The end of the academic year is always bittersweet. There's always the violence-inducing and inaccurate comments from friends and family: 'looking forward to a three month holiday then?', but there is the sweet release of marking your last essay. I love teaching and find 99% of the students I teach to be delightful people with whom I am happy to socialise outside class when we bump into each other. Then marking comes along and the pressure to get through 150 essays on a limited range of topics within a very short space of time turns me into a misanthropic git of the worst sort. The usual safety valve – gleefully circulating the most outrageous howlers – is no longer the done thing, so you trudge through it, gradually losing your own humanity and running the risk of forgetting theirs.

Then summer comes and your attention turns to rewriting last years bad lectures, designing new courses and now and then reading a new book. I graduated 20 years ago so it's probably time I stopped reading out lectures delivered to me back then.* Before you know it, term starts again and all is forgiven: I find that I've actually missed the classroom and the company of the returning students, as well as looking forward to the new starters who will laugh at my jokes for at least one week. The next load of marking is far beyond the horizon and all's well with the world.

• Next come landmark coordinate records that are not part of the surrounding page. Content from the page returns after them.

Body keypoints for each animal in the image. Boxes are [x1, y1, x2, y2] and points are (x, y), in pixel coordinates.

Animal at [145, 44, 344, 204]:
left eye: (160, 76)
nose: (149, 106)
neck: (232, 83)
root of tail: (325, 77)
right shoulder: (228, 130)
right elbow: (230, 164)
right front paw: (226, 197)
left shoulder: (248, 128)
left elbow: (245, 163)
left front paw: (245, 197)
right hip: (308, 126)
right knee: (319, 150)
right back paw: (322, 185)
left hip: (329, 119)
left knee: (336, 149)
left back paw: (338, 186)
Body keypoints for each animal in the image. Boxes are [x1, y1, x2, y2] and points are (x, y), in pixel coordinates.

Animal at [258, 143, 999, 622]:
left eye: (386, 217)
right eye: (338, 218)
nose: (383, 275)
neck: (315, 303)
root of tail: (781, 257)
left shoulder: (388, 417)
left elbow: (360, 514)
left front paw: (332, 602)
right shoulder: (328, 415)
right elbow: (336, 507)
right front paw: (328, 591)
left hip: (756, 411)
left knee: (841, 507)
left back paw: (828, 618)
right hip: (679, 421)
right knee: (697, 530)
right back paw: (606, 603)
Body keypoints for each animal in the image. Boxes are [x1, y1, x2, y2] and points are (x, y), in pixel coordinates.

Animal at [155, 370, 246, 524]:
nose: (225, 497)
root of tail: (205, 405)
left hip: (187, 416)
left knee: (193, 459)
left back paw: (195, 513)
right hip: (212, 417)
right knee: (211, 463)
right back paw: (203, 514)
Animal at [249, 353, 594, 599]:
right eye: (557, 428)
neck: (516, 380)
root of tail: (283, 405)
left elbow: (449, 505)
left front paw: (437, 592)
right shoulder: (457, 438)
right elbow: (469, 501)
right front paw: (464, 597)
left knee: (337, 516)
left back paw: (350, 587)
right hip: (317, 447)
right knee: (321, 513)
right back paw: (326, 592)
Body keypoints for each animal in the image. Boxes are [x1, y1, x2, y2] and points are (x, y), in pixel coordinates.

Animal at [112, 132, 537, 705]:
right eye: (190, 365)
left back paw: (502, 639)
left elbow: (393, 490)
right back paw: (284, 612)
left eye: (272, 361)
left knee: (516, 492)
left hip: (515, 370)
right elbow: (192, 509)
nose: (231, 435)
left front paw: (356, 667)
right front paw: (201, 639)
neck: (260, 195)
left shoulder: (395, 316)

It's a bit different this semester. I'm technically on sabbatical, though I'm still course leader which makes things a bit tricky. It means that as I'm still around in the offices I see all the students I'd like to teach without actually doing any teaching, and I feel bereft. Other people are having those odd conversations, pointing them in interesting directions that I may not know about, and giving great lectures. It's all gravy for the students but I've a bad case of FOMO.**

Meanwhile in the outside world, things are getting very nasty indeed. The government wants to get rid of all their overseas-trained doctors: so that's goodbye to my post-retirement age da who still works 7 days a week in the NHS because there aren't enough doctors. Then Amber Rudd, who has a very shady record in business including – and this makes my head spin – directorships of dubious companies located for taxable purposes in the Bahamas, has decided that she wants to exclude foreign students from the country unless they're attending 'quality' courses at 'quality' universities, whatever 'quality' means and ignoring the fact that overseas students' fees keep an awful lot of universities afloat, never mind the manifest cultural benefits of international education. She also wants British Jobs For British Workers, despite her party employing an Australian tax evader to run its anti-immigration election campaign, and a Canadian to be Governor of the Bank of England. Her colleagues meanwhile have decided that universities are going to be ranked 'gold', 'silver' and 'bronze', like the egg and spoon race at your local school. And then, to add xenophobic insult to moronic injury, the government has decided to sack EU academics working in British universities – the ones who actually understand trade law, diplomacy, international relations etc. etc. – from giving them advice on the Brexit process because they might be spies. Never mind: no doubt she's met a cab driver who reckons he knows how to sort it out.

How long before Jo Johnson and Mrs May tell me that I can only teach literature from England by English people which celebrates how wonderful England is? The Collected Works of Melanie Phillips, Richard Littlejohn and Boris Johnson (poetry collection and comic novel about suicide bombers, both of which I have unfortunately read).

What am I trying to say? That the experience of teaching lots of young and not so young people from all over the world is a joyous one. Hopefully they benefit from my work and their encounters with their classmates, and I know I certainly do. But all the pleasures and gains feel like nothing compared to the murk of xenophobic, paranoiac, philistine nastiness emanating from our elected representatives. I want to contribute to making the world a better place but they're making it smaller, meaner and more hostile.

Enjoy your weekend.

*To avoid a tedious exchange of letters with my local paper, head of department and the QAA, this is a joke. Nobody would claim ownership of the puns which constitute 80% of my lectures.
**The young people inform me that this stands for Fear Of Missing Out. Given that my life thus far resembles that of an agoraphobic Trappist, there's a lot of Out to Fear Missing.